FIG. 5 shows the structure of an optical scanner 30 to which a mirror for an optical scanning device according to the second embodiment is applied. This optical scanner 30 is characterized in that a mirror body 32 is provided instead of the mirror body 14 in the first embodiment.

The mirror body 32 has a so-called honeycomb sandwich structure composed of the mirror 16, the first reinforcing member 34, and the second reinforcing member 36.

This will be described in more detail. Mirror body 32
As shown in FIG. 6, the first reinforcing member 34 made of a honeycomb structure is sandwiched between the mirror 16 and the second reinforcing member 36 made of a thin and lightweight metal plate as a core, It has a laminated structure in which these three members are joined together. The first reinforcing member 34 can be made of a light material such as plastic, and has a large number of hollow portions, so that it is extremely lightweight as a whole. On the other hand, the honeycomb sandwich structure is used for the tail of an aircraft and the like, and is known to have a very high compression rigidity.

According to the second embodiment constructed as described above, the same effect as that of the first embodiment can be obtained, and the first reinforcing member 34 is composed of the honeycomb structure. It is possible to significantly reduce the weight of the mirror main body 32 while ensuring sufficient rigidity, and thus it is possible to greatly reduce the load during high-speed swing, that is, the moment of inertia.

[0031]

As described above, according to the present invention,
It is possible to reduce the load during high-speed rocking, that is, the moment of inertia, while ensuring sufficient strength (rigidity). There is an excellent effect that has never been seen.

In particular, according to the third aspect of the invention, it becomes possible to effectively reduce the moment of inertia when swinging.

According to the invention described in claim 4, it is possible to effectively reduce the weight while sufficiently securing the strength.

[Brief description of drawings]

FIG. 1 is a perspective view showing a configuration of an optical scanner according to a first embodiment.

FIG. 2 is a rear view showing a mirror body portion of FIG.

3A and 3B are diagrams showing a design example of a conventional mirror body, in which FIG. 3A is a front view and FIG. 3B is a plan view of FIG.

4A and 4B are diagrams showing a design example of the mirror body of the first embodiment, wherein FIG. 4A is a rear view and FIG. 4B is a sectional view taken along line AA of FIG.

FIG. 5 is a perspective view showing a configuration of an optical scanner according to a second embodiment.

6 is a perspective view showing an internal configuration of the mirror body of FIG.
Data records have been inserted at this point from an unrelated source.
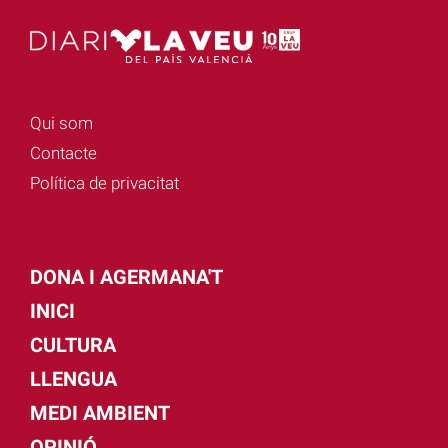
Qui som
Contacte
Política de privacitat
DONA I AGERMANA'T
INICI
CULTURA
LLENGUA
MEDI AMBIENT
OPINIÓ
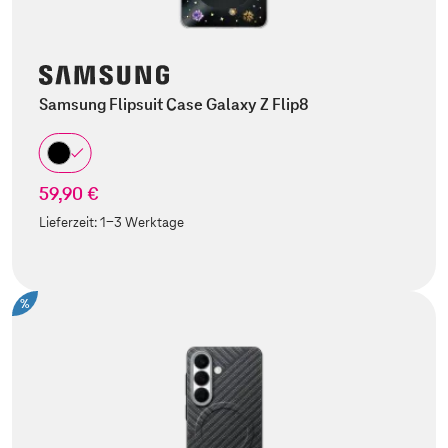
Samsung Flipsuit Case Galaxy Z Flip8
59,90 €
Lieferzeit:
1-3 Werktage
%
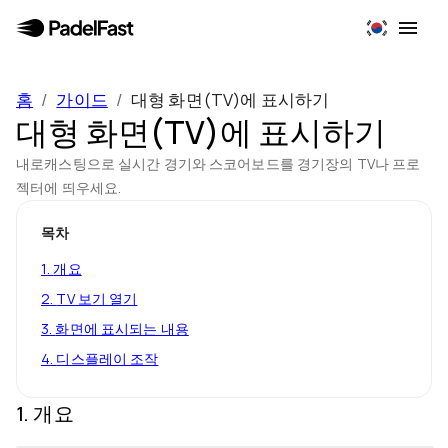
홈
/
가이드
/
대형 화면(TV)에 표시하기
대형 화면(TV)에 표시하기
내로캐스팅으로 실시간 경기와 스코어보드를 경기장의 TV나 프로
젝터에 띄우세요.
목차
1
.
개요
2
.
TV 보기 열기
3
.
화면에 표시되는 내용
4
.
디스플레이 조작
1
.
개요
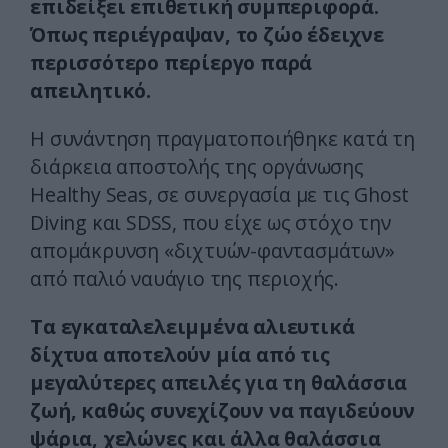
επιδείξει επιθετική συμπεριφορά.
Όπως περιέγραψαν, το ζώο έδειχνε
περισσότερο περίεργο παρά
απειλητικό.
Η συνάντηση πραγματοποιήθηκε κατά τη
διάρκεια αποστολής της οργάνωσης
Healthy Seas, σε συνεργασία με τις Ghost
Diving και SDSS, που είχε ως στόχο την
απομάκρυνση «διχτυών-φαντασμάτων»
από παλιό ναυάγιο της περιοχής.
Τα εγκαταλελειμμένα αλιευτικά
δίχτυα αποτελούν μία από τις
μεγαλύτερες απειλές για τη θαλάσσια
ζωή, καθώς συνεχίζουν να παγιδεύουν
ψάρια, χελώνες και άλλα θαλάσσια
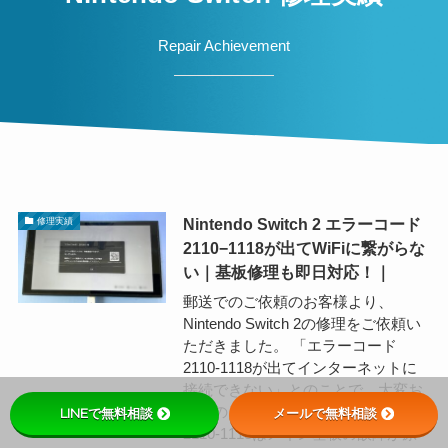
Repair Achievement
Nintendo Switch 2 エラーコード
修理実績
2110−1118が出てWiFiに繋がらな
い｜基板修理も即日対応！｜
郵送でのご依頼のお客様より、
Nintendo Switch 2の修理をご依頼い
ただきました。 「エラーコード
2110-1118が出てインターネットに
接続できない」とのことで、大変お
困りのご様子でした。 エラーコード
LINEで無料相談
メールで無料相談
2110-1118はメイン基板の故障が原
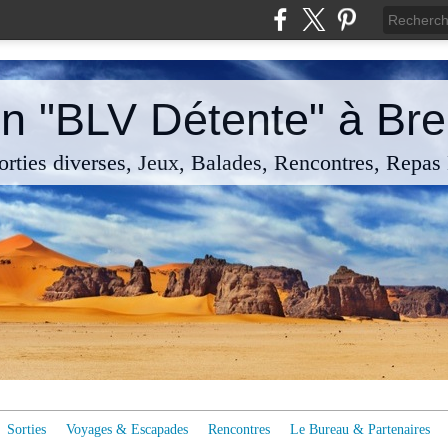
n "BLV Détente" à Breu
rties diverses, Jeux, Balades, Rencontres, Repas
Sorties
Voyages & Escapades
Rencontres
Le Bureau & Partenaires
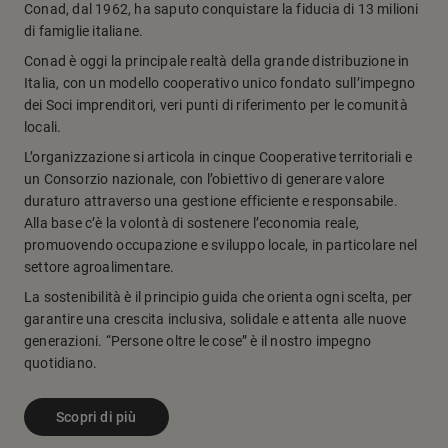
Conad, dal 1962, ha saputo conquistare la fiducia di 13 milioni
di famiglie italiane.
Conad è oggi la principale realtà della grande distribuzione in
Italia, con un modello cooperativo unico fondato sull’impegno
dei Soci imprenditori, veri punti di riferimento per le comunità
locali.
L’organizzazione si articola in cinque Cooperative territoriali e
un Consorzio nazionale, con l’obiettivo di generare valore
duraturo attraverso una gestione efficiente e responsabile.
Alla base c’è la volontà di sostenere l’economia reale,
promuovendo occupazione e sviluppo locale, in particolare nel
settore agroalimentare.
La sostenibilità è il principio guida che orienta ogni scelta, per
garantire una crescita inclusiva, solidale e attenta alle nuove
generazioni. “Persone oltre le cose” è il nostro impegno
quotidiano.
Scopri di più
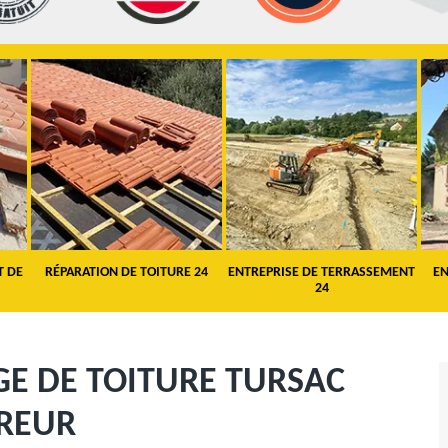
T DE
RÉPARATION DE TOITURE 24
ENTREPRISE DE TERRASSEMENT
EN
24
E DE TOITURE TURSAC
VREUR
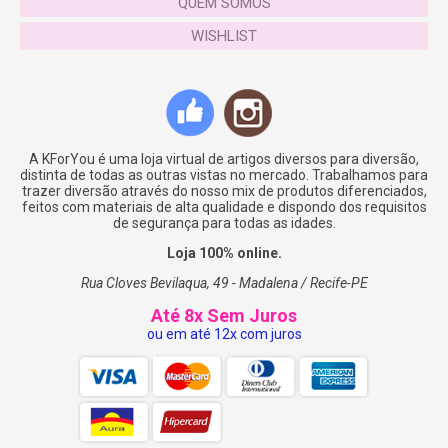
QUEM SOMOS
WISHLIST
A KForYou é uma loja virtual de artigos diversos para diversão,
distinta de todas as outras vistas no mercado. Trabalhamos para
trazer diversão através do nosso mix de produtos diferenciados,
feitos com materiais de alta qualidade e dispondo dos requisitos
de segurança para todas as idades.
Loja 100% online.
Rua Cloves Bevilaqua, 49 - Madalena / Recife-PE
Até 8x Sem Juros
ou em até 12x com juros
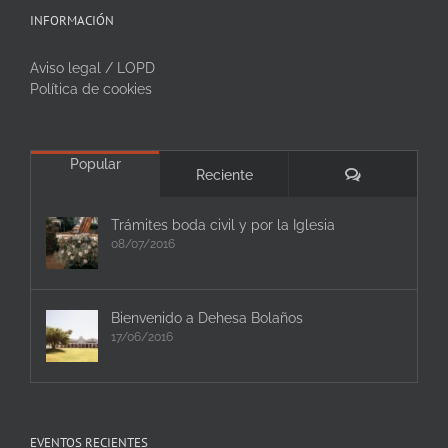
INFORMACIÓN
Aviso legal / LOPD
Política de cookies
Popular
Comentarios
Reciente
Trámites boda civil y por la Iglesia
08/07/2016
Bienvenido a Dehesa Bolaños
17/06/2016
EVENTOS RECIENTES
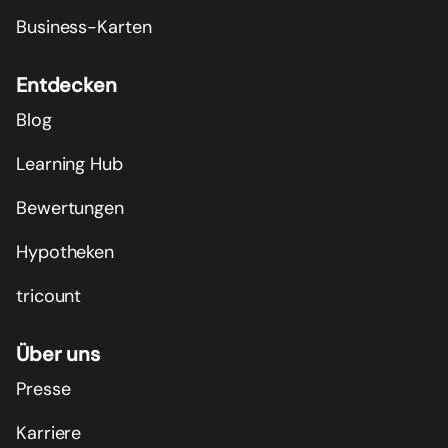
Business-Karten
Entdecken
Blog
Learning Hub
Bewertungen
Hypotheken
tricount
Über uns
Presse
Karriere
FIG. 7 is a perspective view showing a configuration of a conventional optical scanner.

[Explanation of symbols]

 14 Mirror body 16 Mirror (flat plate) 16A Reflecting surface 18 Reinforcing member 20 Swing shaft 24 Round hole (hollow part) 32 Mirror body 34 First reinforcing member (honeycomb structure) 36 Second reinforcing member

Claims (4)

[Claims] 1. A mirror for an optical scanning device, comprising a mirror body having a swing axis parallel to a reflecting surface and swinging in a predetermined angle range about the swing axis, wherein the reflecting surface of the mirror body is A mirror for an optical scanning device, wherein a plurality of hollow portions are provided on the back surface side of the. 2. The mirror body includes a flat plate having the reflecting surface formed on one surface thereof, and a reinforcing member bonded to the flat plate and having a plurality of hollow portions. The mirror for an optical scanning device according to claim 1. 3. The hollow portion is mainly provided at a position away from the swing shaft.
Alternatively, the mirror for an optical scanning device described in 2. 4. The mirror for an optical scanning device according to claim 2, wherein the reinforcing member is a honeycomb structure.